Later, Luke gave a mission debrief. Formal. Detached.
“Enemy presence was underestimated. Losses, while tragic, fall within wartime margins. There were no procedural violations.”
I sat in the back of the tent. No one mentioned the signal I flagged. No one questioned why they advanced early. No one even asked what intel was used to greenlight it.
When it was over, I followed him outside.
“You knew,” I said.
He turned, raised an eyebrow.
“Knew what?”
“That it wasn’t ready. That we didn’t have enough.”
He shrugged.
“There’s never enough. That’s why we train.”
I stepped closer.
“People died.”
“And people always will,” he said. “That’s war. You don’t get to pick the perfect op. You move or you miss.”
I stared at him, searching for something—remorse, reflection, even discomfort. There was nothing.
He patted my arm again.
“You did your part. Can’t save everyone.”
He walked off into the night, and I stood there alone with the sound of rotor blades fading into the dark and a voice in my head whispering what no one else had the courage to say. This wasn’t just a bad call. It was a preventable one. And now it was mine to carry.

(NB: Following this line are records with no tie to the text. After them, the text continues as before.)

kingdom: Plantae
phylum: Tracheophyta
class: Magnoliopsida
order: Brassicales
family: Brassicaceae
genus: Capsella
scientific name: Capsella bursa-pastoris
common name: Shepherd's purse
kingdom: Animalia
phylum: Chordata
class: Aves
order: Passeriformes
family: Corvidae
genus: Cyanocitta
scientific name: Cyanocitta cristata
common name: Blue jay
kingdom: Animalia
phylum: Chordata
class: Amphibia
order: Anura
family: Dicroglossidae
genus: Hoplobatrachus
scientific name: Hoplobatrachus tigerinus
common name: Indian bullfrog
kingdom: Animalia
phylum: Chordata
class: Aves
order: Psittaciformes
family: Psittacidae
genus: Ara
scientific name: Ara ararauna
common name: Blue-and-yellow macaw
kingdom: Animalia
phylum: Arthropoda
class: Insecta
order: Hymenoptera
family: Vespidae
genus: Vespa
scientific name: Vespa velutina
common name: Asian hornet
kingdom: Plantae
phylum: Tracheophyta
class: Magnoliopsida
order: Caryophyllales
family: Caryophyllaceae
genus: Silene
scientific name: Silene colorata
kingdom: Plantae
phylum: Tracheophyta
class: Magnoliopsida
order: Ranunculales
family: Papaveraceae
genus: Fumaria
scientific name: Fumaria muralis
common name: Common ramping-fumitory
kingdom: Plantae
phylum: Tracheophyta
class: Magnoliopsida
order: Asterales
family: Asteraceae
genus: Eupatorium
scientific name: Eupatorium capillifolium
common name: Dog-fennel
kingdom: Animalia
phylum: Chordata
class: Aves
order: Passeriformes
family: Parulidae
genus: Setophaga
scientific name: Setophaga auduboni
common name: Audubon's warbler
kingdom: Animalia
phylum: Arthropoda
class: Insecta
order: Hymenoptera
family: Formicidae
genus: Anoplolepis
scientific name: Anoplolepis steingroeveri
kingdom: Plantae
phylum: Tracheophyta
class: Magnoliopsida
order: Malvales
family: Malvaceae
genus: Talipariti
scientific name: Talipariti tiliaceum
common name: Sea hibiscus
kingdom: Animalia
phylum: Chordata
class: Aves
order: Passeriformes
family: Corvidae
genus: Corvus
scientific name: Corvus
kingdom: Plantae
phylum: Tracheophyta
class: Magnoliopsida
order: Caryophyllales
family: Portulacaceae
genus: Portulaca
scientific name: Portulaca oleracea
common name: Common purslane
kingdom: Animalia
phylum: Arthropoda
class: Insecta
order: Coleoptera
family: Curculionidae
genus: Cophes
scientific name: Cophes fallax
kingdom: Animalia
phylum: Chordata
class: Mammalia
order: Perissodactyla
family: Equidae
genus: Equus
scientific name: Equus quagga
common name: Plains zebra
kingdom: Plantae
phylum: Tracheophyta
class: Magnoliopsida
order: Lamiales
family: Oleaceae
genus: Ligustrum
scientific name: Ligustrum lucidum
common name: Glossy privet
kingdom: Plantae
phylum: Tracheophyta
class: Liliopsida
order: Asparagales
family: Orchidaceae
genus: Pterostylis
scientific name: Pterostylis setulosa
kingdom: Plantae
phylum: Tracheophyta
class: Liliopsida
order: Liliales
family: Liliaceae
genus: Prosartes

Grief has its own rhythm. It doesn’t hit all at once. It seeps like fog under a closed door. After the explosion, I didn’t sleep, didn’t eat, didn’t cry. Instead, I worked.
The next morning, while the others attended the ramp ceremony for Jimenez, Harlo, and Marks, I sat alone in the back of the intel trailer, eyes locked on three screens, headphones over one ear. Not because I was ordered to. No one told me to analyze anything. In fact, no one expected me to do anything at all. But I couldn’t let it go. Something didn’t sit right. Luke’s version of events sounded rehearsed—too clean, too aligned with the post-op summary that command issued before the dust even settled. They said the mission had been approved based on updated intel. That the change in timeline had come from strategic adaptation to shifting enemy patterns.